### [EXERCISE PROMPT]
Copy out the entries that follow, exactly as written.

[Saved entries]
________________________

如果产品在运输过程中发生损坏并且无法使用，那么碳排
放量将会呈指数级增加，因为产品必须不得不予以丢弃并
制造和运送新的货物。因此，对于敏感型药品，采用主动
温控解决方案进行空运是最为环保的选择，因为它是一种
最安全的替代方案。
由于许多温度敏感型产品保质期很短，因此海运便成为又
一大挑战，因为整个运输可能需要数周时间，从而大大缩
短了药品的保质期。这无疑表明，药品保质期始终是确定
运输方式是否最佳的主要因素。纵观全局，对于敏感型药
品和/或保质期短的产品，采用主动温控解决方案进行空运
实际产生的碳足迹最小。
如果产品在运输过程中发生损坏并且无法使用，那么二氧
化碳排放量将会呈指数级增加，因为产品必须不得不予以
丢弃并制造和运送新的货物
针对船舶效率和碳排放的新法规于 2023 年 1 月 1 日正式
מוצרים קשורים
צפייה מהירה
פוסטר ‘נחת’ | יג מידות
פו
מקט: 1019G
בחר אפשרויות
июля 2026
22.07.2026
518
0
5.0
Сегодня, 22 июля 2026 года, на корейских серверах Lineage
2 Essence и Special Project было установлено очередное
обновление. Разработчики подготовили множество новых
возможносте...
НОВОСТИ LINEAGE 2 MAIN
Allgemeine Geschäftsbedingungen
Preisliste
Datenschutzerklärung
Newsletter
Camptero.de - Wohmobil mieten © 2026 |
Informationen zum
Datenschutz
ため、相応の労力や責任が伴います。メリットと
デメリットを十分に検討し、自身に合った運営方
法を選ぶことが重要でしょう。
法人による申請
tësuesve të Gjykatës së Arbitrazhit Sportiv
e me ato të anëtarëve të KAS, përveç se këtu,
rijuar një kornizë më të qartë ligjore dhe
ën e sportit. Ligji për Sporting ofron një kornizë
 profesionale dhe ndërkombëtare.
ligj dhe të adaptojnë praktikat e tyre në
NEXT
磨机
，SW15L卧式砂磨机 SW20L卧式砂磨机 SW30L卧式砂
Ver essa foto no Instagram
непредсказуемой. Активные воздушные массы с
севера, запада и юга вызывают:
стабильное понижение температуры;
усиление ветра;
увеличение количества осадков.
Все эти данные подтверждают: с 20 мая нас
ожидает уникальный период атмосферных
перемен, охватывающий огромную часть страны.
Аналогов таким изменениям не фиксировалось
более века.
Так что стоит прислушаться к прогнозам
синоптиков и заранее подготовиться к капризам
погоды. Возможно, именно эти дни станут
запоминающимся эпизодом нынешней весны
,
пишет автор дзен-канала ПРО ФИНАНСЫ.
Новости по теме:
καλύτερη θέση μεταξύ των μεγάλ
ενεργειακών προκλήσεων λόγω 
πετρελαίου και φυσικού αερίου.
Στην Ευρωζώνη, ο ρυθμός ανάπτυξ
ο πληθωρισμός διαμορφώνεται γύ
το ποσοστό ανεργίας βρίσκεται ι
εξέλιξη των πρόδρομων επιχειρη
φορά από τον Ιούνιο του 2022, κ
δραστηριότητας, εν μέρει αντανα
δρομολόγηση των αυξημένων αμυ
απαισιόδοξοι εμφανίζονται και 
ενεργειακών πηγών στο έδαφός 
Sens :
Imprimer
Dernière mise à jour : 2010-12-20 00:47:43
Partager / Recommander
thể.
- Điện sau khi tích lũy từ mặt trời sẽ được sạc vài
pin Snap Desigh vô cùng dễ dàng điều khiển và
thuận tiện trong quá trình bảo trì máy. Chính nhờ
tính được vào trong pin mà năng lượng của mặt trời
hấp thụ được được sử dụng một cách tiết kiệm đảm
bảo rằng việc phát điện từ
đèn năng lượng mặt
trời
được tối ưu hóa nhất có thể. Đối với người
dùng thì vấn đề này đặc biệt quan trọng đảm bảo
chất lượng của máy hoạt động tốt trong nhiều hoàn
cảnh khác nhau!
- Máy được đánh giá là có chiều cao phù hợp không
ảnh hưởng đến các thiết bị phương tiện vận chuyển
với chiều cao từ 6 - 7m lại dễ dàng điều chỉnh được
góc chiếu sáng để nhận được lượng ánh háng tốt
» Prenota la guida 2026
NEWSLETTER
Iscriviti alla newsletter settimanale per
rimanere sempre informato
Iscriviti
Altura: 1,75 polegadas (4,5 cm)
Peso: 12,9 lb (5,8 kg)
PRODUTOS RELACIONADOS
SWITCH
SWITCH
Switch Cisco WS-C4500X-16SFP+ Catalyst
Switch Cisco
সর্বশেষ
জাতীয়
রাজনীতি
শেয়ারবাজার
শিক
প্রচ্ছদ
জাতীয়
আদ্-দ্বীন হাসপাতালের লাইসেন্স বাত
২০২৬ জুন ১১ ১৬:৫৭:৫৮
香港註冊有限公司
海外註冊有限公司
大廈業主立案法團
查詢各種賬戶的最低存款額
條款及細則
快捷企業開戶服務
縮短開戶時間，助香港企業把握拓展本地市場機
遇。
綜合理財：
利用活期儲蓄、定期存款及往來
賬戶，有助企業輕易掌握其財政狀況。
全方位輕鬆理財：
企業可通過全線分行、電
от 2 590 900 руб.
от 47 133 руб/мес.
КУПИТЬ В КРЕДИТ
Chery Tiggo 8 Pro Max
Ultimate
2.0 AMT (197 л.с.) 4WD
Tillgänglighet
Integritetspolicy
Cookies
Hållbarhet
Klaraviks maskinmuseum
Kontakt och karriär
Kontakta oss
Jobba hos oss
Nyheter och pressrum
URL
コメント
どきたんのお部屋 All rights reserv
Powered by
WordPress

________________________

### [RESULT OF THE EXERCISE]
如果产品在运输过程中发生损坏并且无法使用，那么碳排
放量将会呈指数级增加，因为产品必须不得不予以丢弃并
制造和运送新的货物。因此，对于敏感型药品，采用主动
温控解决方案进行空运是最为环保的选择，因为它是一种
最安全的替代方案。
由于许多温度敏感型产品保质期很短，因此海运便成为又
一大挑战，因为整个运输可能需要数周时间，从而大大缩
短了药品的保质期。这无疑表明，药品保质期始终是确定
运输方式是否最佳的主要因素。纵观全局，对于敏感型药
品和/或保质期短的产品，采用主动温控解决方案进行空运
实际产生的碳足迹最小。
如果产品在运输过程中发生损坏并且无法使用，那么二氧
化碳排放量将会呈指数级增加，因为产品必须不得不予以
丢弃并制造和运送新的货物
针对船舶效率和碳排放的新法规于 2023 年 1 月 1 日正式
מוצרים קשורים
צפייה מהירה
פוסטר ‘נחת’ | יג מידות
פו
מקט: 1019G
בחר אפשרויות
июля 2026
22.07.2026
518
0
5.0
Сегодня, 22 июля 2026 года, на корейских серверах Lineage
2 Essence и Special Project было установлено очередное
обновление. Разработчики подготовили множество новых
возможносте...
НОВОСТИ LINEAGE 2 MAIN
Allgemeine Geschäftsbedingungen
Preisliste
Datenschutzerklärung
Newsletter
Camptero.de - Wohmobil mieten © 2026 |
Informationen zum
Datenschutz
ため、相応の労力や責任が伴います。メリットと
デメリットを十分に検討し、自身に合った運営方
法を選ぶことが重要でしょう。
法人による申請
tësuesve të Gjykatës së Arbitrazhit Sportiv
e me ato të anëtarëve të KAS, përveç se këtu,
rijuar një kornizë më të qartë ligjore dhe
ën e sportit. Ligji për Sporting ofron një kornizë
 profesionale dhe ndërkombëtare.
ligj dhe të adaptojnë praktikat e tyre në
NEXT
磨机
，SW15L卧式砂磨机 SW20L卧式砂磨机 SW30L卧式砂
Ver essa foto no Instagram
непредсказуемой. Активные воздушные массы с
севера, запада и юга вызывают:
стабильное понижение температуры;
усиление ветра;
увеличение количества осадков.
Все эти данные подтверждают: с 20 мая нас
ожидает уникальный период атмосферных
перемен, охватывающий огромную часть страны.
Аналогов таким изменениям не фиксировалось
более века.
Так что стоит прислушаться к прогнозам
синоптиков и заранее подготовиться к капризам
погоды. Возможно, именно эти дни станут
запоминающимся эпизодом нынешней весны
,
пишет автор дзен-канала ПРО ФИНАНСЫ.
Новости по теме:
καλύτερη θέση μεταξύ των μεγάλ
ενεργειακών προκλήσεων λόγω 
πετρελαίου και φυσικού αερίου.
Στην Ευρωζώνη, ο ρυθμός ανάπτυξ
ο πληθωρισμός διαμορφώνεται γύ
το ποσοστό ανεργίας βρίσκεται ι
εξέλιξη των πρόδρομων επιχειρη
φορά από τον Ιούνιο του 2022, κ
δραστηριότητας, εν μέρει αντανα
δρομολόγηση των αυξημένων αμυ
απαισιόδοξοι εμφανίζονται και 
ενεργειακών πηγών στο έδαφός 
Sens :
Imprimer
Dernière mise à jour : 2010-12-20 00:47:43
Partager / Recommander
thể.
- Điện sau khi tích lũy từ mặt trời sẽ được sạc vài
pin Snap Desigh vô cùng dễ dàng điều khiển và
thuận tiện trong quá trình bảo trì máy. Chính nhờ
tính được vào trong pin mà năng lượng của mặt trời
hấp thụ được được sử dụng một cách tiết kiệm đảm
bảo rằng việc phát điện từ
đèn năng lượng mặt
trời
được tối ưu hóa nhất có thể. Đối với người
dùng thì vấn đề này đặc biệt quan trọng đảm bảo
chất lượng của máy hoạt động tốt trong nhiều hoàn
cảnh khác nhau!
- Máy được đánh giá là có chiều cao phù hợp không
ảnh hưởng đến các thiết bị phương tiện vận chuyển
với chiều cao từ 6 - 7m lại dễ dàng điều chỉnh được
góc chiếu sáng để nhận được lượng ánh háng tốt
» Prenota la guida 2026
NEWSLETTER
Iscriviti alla newsletter settimanale per
rimanere sempre informato
Iscriviti
Altura: 1,75 polegadas (4,5 cm)
Peso: 12,9 lb (5,8 kg)
PRODUTOS RELACIONADOS
SWITCH
SWITCH
Switch Cisco WS-C4500X-16SFP+ Catalyst
Switch Cisco
সর্বশেষ
জাতীয়
রাজনীতি
শেয়ারবাজার
শিক
প্রচ্ছদ
জাতীয়
আদ্-দ্বীন হাসপাতালের লাইসেন্স বাত
২০২৬ জুন ১১ ১৬:৫৭:৫৮
香港註冊有限公司
海外註冊有限公司
大廈業主立案法團
查詢各種賬戶的最低存款額
條款及細則
快捷企業開戶服務
縮短開戶時間，助香港企業把握拓展本地市場機
遇。
綜合理財：
利用活期儲蓄、定期存款及往來
賬戶，有助企業輕易掌握其財政狀況。
全方位輕鬆理財：
企業可通過全線分行、電
от 2 590 900 руб.
от 47 133 руб/мес.
КУПИТЬ В КРЕДИТ
Chery Tiggo 8 Pro Max
Ultimate
2.0 AMT (197 л.с.) 4WD
Tillgänglighet
Integritetspolicy
Cookies
Hållbarhet
Klaraviks maskinmuseum
Kontakt och karriär
Kontakta oss
Jobba hos oss
Nyheter och pressrum
URL
コメント
どきたんのお部屋 All rights reserv
Powered by
WordPress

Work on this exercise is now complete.